The Greek government is moving to introduce legislation to strengthen consumer protection in the retail banking market by capping the total repayment amount on consumer loans of up to €100,000.

Greek Prime Minister Kyriakos Mitsotakis presented the plan as part of his weekly review of the government’s work, stressing the need to curb abusive practices and “fine print” in lending contracts.

Under the proposal, the total amount a borrower will be required to repay, including interest and fees, will be capped at a level 30% to 50% above the capital the lender borrowed, “as is the case on average in other European countries,” the Prime Minister said in a Facebook post on Sunday, adding that “These are regulations that I believe create a clearer and fairer framework for everyone”.

The cap will mainly apply to unsecured consumer loans, as well as credit card debt, where high interest rates and complex fee structures have been recorded over time.

A 14-day cooling-off period from the signing of the contract is also envisaged, strengthening borrowers’ rights and improving transparency.

A recovering market, but at a high cost

The intervention comes at a time of gradual recovery in consumer credit in Greece, after years of contraction caused by the debt crisis.

Demand for consumer credit in Greece has strengthened since 2022, while borrowing costs remain high compared with other loan categories.

Interest rates on consumer loans often exceed 10%, while on revolving credit products, such as credit cards, can exceed 14%.

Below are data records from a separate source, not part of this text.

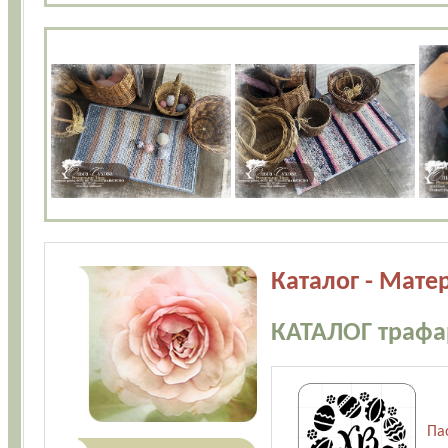
Каталог - Мате
КАТАЛОГ трафа
Па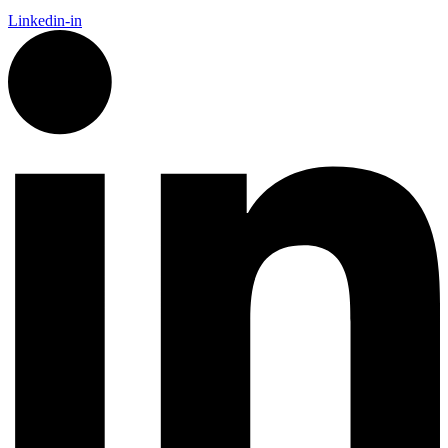
Linkedin-in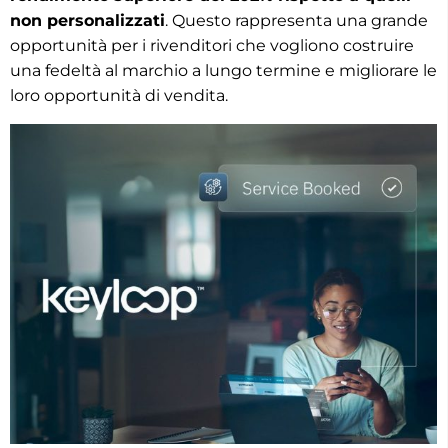
non personalizzati
. Questo rappresenta una grande
opportunità per i rivenditori che vogliono costruire
una fedeltà al marchio a lungo termine e migliorare le
loro opportunità di vendita.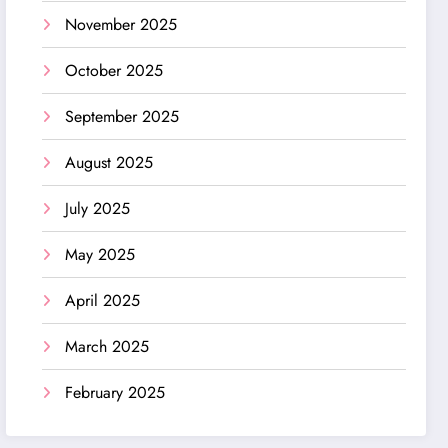
November 2025
October 2025
September 2025
August 2025
July 2025
May 2025
April 2025
March 2025
February 2025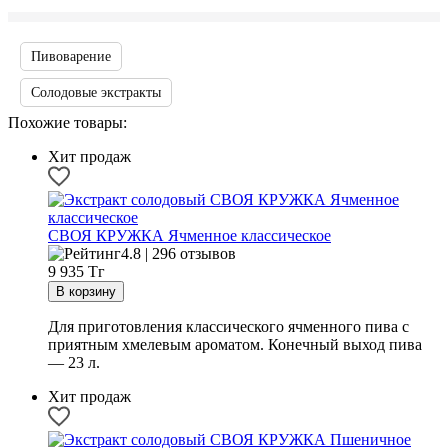
Пивоварение
Солодовые экстракты
Похожие товары:
Хит продаж
СВОЯ КРУЖКА Ячменное классическое
4.8 | 296 отзывов
9 935
Тг
Для приготовления классического ячменного пива с
приятным хмелевым ароматом. Конечный выход пива
— 23 л.
Хит продаж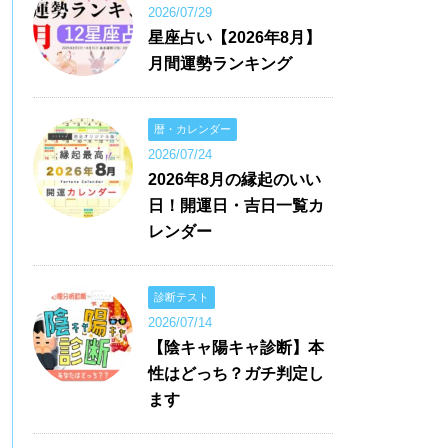
2026/07/29
星座占い【2026年8月】
月間運勢ランキング
暦・カレンダー
2026/07/24
2026年8月の縁起のいい
日！開運日・吉日一覧カ
レンダー
診断テスト
2026/07/14
【陰キャ陽キャ診断】本
性はどっち？ガチ判定し
ます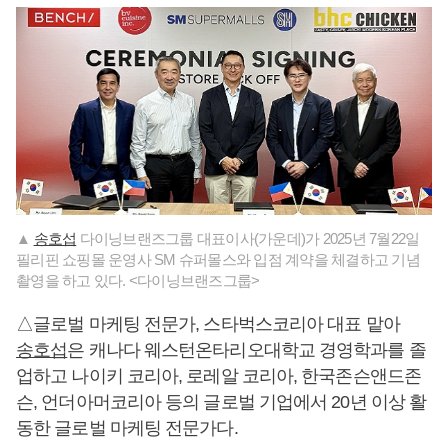
▲
송호섭
다이닝브랜즈그룹 대표이사(가운데)가 2025년 7월22일
필리핀 쇼핑몰 운영사 SM 슈퍼몰스와 입점 계약을 체결하고 기념
촬영을 하고 있다. <다이닝브랜즈그룹>
△글로벌 마케팅 전문가, 스타벅스코리아 대표 맡아
송호섭
은 캐나다 웨스턴온타리오대학교 경영학과를 졸
업하고 나이키 코리아, 로레알 코리아, 한국존슨앤드존
슨, 언더아머코리아 등의 글로벌 기업에서 20년 이상 활
동한 글로벌 마케팅 전문가다.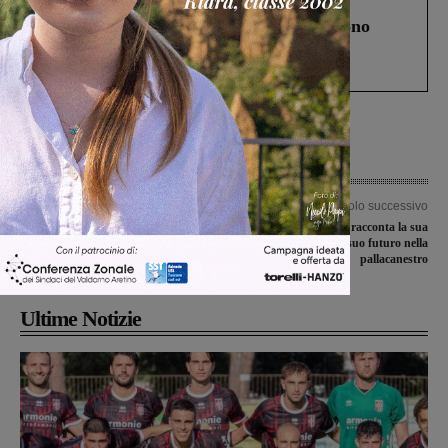
Cronaca
4 Agosto 2026
Un anno fa la strage in A1 in cui morirono
Gianni, Giulia e Franco. Lo schianto, il
processo, lo stop ai sorpassi fra tir....
Articolo precedente
Articolo successivo
La ragazza deceduta per meningite
Marco Evangelisti racconta la sua
era stata in vacanza in Toscana:
passione e il suo futuro nella
appello alla profilassi
pallacanestro
Ultime Notizie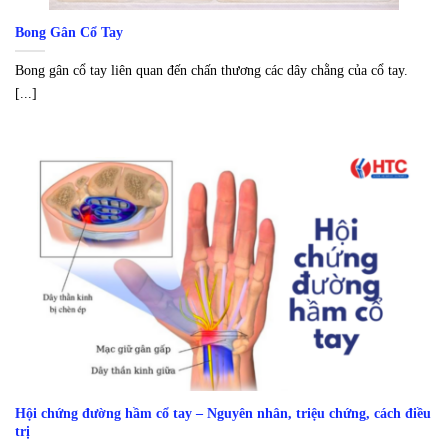
Bong Gân Cổ Tay
Bong gân cổ tay liên quan đến chấn thương các dây chằng của cổ tay.
[...]
Hội chứng đường hầm cổ tay – Nguyên nhân, triệu chứng, cách điều
trị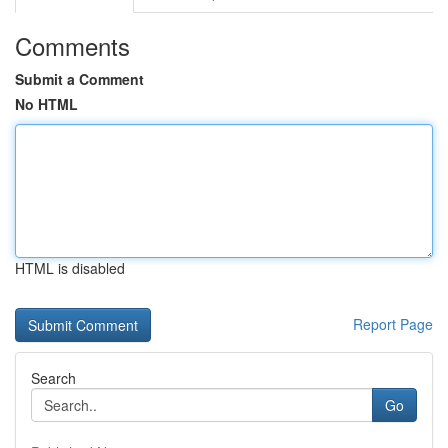
Comments
Submit a Comment
No HTML
HTML is disabled
Report Page
Search
Go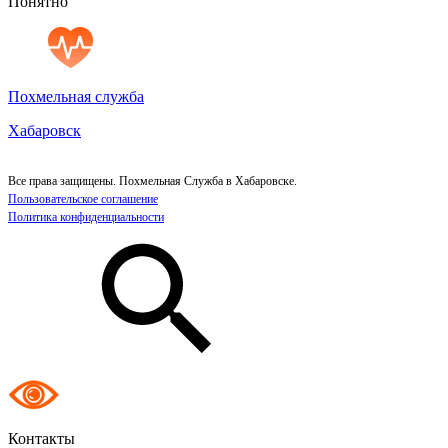
Понятно
Похмельная служба
Хабаровск
Все права защищены. Похмельная Служба в Хабаровске.
Пользовательское соглашение
Политика конфиденциальности
Контакты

The combination of rising demand and high interest rates is exacerbating concerns about over-indebtedness, particularly for the most vulnerable households.

Banking practices under scrutiny

The new initiative is part of a wider government effort to tackle bank practices that burden consumers.

In recent years, issues that came under scrutiny, included charges and terms that are not easily understood by customers, the high cost of basic banking services such as transfers and account maintenance, and limited competition in retail banking.

At the same time, the government has put pressure on banks to raise deposit rates during the period of rising interest rates, accusing them of being slow to pass on the benefits to savers.

Greek banks have returned to stable profitability in recent years, following extensive consolidation and a reduction in non-performing loans.